Server Downtime and Data Loss

Archival storage for Announcements. Peruse old Announcements here!

Moderator: Community Team

Forum rules
Please read the Community Guidelines before posting.
Locked
User avatar
agentcom
Posts: 3994
Joined: Tue Nov 09, 2010 8:50 pm

Re: Server Downtime and Data Loss

Post by agentcom »

morleyjoe wrote:Glad to see it's all running fine now. To those who are complaining or are pissed off, would you have preferred to find CC did not do backups at all? Having had to replace my share of data on crashed or dead computers, I think it is amazing to see that they were able to get this backup in place and running so quickly. It could have been far worse. Congrats to the team for their hard work is in order.

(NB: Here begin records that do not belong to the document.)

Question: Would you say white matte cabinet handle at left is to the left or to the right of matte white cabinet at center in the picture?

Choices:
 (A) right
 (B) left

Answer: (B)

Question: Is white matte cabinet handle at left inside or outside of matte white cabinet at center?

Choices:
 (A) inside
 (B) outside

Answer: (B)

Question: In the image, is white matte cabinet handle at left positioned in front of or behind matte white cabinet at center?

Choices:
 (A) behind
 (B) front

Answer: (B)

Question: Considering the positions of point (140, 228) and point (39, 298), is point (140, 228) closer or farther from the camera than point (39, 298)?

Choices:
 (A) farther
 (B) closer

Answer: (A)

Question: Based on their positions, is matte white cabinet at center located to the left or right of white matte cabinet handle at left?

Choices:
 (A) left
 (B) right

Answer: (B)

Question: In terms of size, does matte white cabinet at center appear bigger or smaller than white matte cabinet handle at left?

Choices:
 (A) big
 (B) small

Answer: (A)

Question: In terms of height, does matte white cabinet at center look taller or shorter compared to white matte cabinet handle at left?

I wouldn't go so far as to say that it should even be in the realm of possibility that CC didn't have any[i] backup, so I'm not going to give the admin props for quite that much. But I will second you on the direction if not the magnitude of your sentiment. I think that a 24 hour rollback for a situation that hasn't happened in 3 or 4 years is pretty impressive. I'm surprised and impressed that such a thing was so well prepared for (although I don't know if it was just luck that the last rollback was only 24 hours prior).

I can't believe all the griping in this thread. The single best post so far has been this one:

drunkmonkey wrote:The random outcome of my rolls was lost at a random point, and the new random results are different! It's an outrage!


But that doesn't stop people from having atrociously bad ideas:

CHECK-M8 wrote:All games in progress need to be deleted. That is the only fair way to do it.


:o

Wow. How about thinking next time before you post, okay? Can you imagine the outrage if the games were completed deleted? TOs and their clan counterparts would probably start finding and stabbing people. Not to the mention the thousands of users who would lose entire games rather than just a turn or so. Unbelievable that you would actually suggest this.

TheProwler, I was very interested in your post though:

show


I have been very interested to read the posts by folks that work in similar industries and their takes on the matter. You seem to be somewhat in the minority here, chalking it up to a complete failure rather than something that can be learned from and improved as we go forward. Nonetheless, I appreciated the informative post from that viewpoint. Makes me slightly reconsider my kudos to the admin. Although, I still think I come down generally supportive and impressed by their handling of this.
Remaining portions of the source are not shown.